What to do:
1 – In the passage on timing breast augmentation around pregnancy, what factors does it give as able to change the breast's shape, projection, and overall appearance even without pregnancy?
2 – Using the passage on timing breast augmentation around pregnancy, answer each question below:
(a) How much downtime does the passage say patients should be able to afford?
(b) Which issue does it call the main one that is difficult, if not impossible, to predict?
(c) Within what time frame would a planned pregnancy lead women to possibly postpone body contouring surgery?
3 – Extend the passage on timing breast augmentation around pregnancy, starting after its final sentence.

Document extract:
------------

Pregnancy can affect the breast’s appearance to some degree, hence some women choose to postpone their breast implant surgery until they are done having children. However, others prefer to have augmentation regardless of their plan to have a family in the future.
When it comes to the issue of breast augmentation before or after children, it is difficult to determine the most ideal timing without looking into the variables such as motives and expectations of patients, their emotional and physical preparedness, maturity, lifestyle, and even their career and other responsibility—i.e., whether they can afford one to two weeks of downtime.
Even without pregnancy, several factors can change the shape, projection, and overall appearance of the breast. Examples include natural effects of aging, sun exposure, poor lifestyle, and weight fluctuations. However, ptosis or sagging is the main issue that is difficult, if not impossible, to predict.
Some patients have significant changes in their breast size and appearance a few years after surgery due to pregnancy or aging, while others have minimal or almost none.
Dr. Tarick Smaili, a celebrity surgeon in Riverside plastic surgery, says women of childbearing age who are physically fit and emotionally mature to understand the ramifications of implants may opt to undergo breast augmentation before having children, although they may wish to postpone any body contouring surgery if they are planning to get pregnant in the nearest future (within a year).

------------

Information supplied:
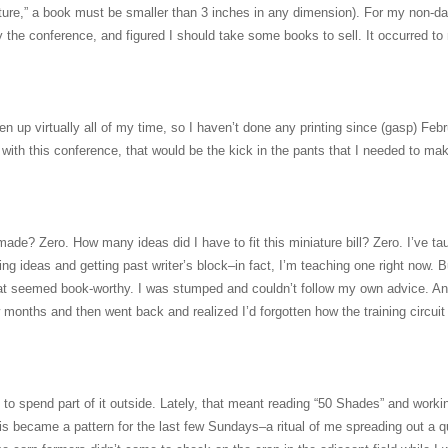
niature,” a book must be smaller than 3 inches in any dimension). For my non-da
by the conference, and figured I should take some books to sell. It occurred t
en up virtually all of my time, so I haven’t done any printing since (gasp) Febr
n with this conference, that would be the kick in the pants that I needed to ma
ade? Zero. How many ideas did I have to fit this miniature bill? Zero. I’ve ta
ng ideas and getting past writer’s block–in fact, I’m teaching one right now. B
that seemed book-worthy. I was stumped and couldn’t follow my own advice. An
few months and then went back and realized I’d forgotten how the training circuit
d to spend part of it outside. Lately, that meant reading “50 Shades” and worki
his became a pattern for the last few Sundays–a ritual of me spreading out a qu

------------

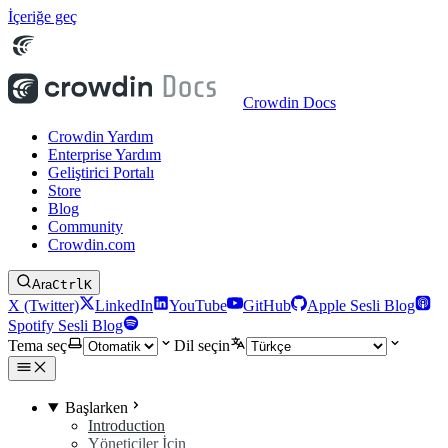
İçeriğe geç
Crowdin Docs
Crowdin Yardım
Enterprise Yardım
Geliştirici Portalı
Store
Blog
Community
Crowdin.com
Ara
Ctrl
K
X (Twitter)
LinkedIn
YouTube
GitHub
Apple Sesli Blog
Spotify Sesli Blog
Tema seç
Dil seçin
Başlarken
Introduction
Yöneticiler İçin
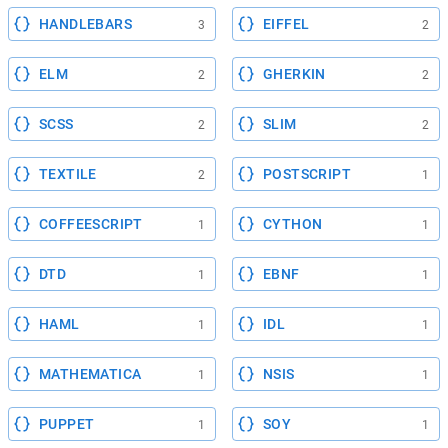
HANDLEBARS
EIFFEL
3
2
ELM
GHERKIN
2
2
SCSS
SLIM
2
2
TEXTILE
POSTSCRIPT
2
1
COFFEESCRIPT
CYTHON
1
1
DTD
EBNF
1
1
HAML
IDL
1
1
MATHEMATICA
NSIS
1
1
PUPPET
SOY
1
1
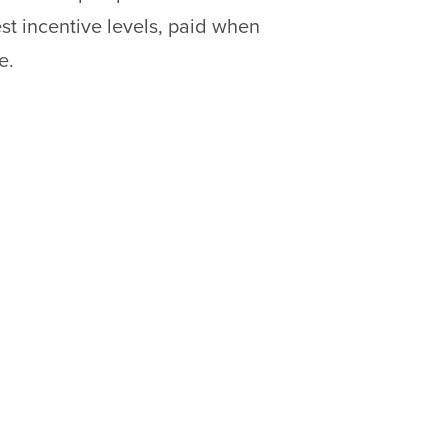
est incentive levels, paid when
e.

------------

Task results:
1 –
- Natural effects of aging
- Sun exposure
- Poor lifestyle
- Weight fluctuations

2 –
(a) One to two weeks.
(b) Ptosis, or sagging.
(c) Within a year.

3 –
If a woman elects to have breast implants and becomes pregnant subsequently, one way to minimize the impact of breast involution is to make sure weight gain is within the normal range, as suggested by Dr. Smaili.
The same “advice” applies to women with unoperated breasts since significant weight fluctuation is strongly linked to higher risk of sagging and upper breast pole deflation, he further explains.
Dr. Smaili allays the common concern of patients with augmented breasts who might avoid breastfeeding over fear that their implants might contaminate their milk supply, citing studies which have found that there is no difference in the quality of milk between “operated” and “unoperated” breasts.
One study has even suggested that the amount of silicone is considerably higher in cow and formula milk than milk produced by women with silicone breast implants.
However, Dr. Smaili says that some women may find it more “reassuring” to have implants or other breast-related enhancements only after having children especially if they are aware of their susceptibility to sagging based on their family history or changes in their mother’s physical appearance.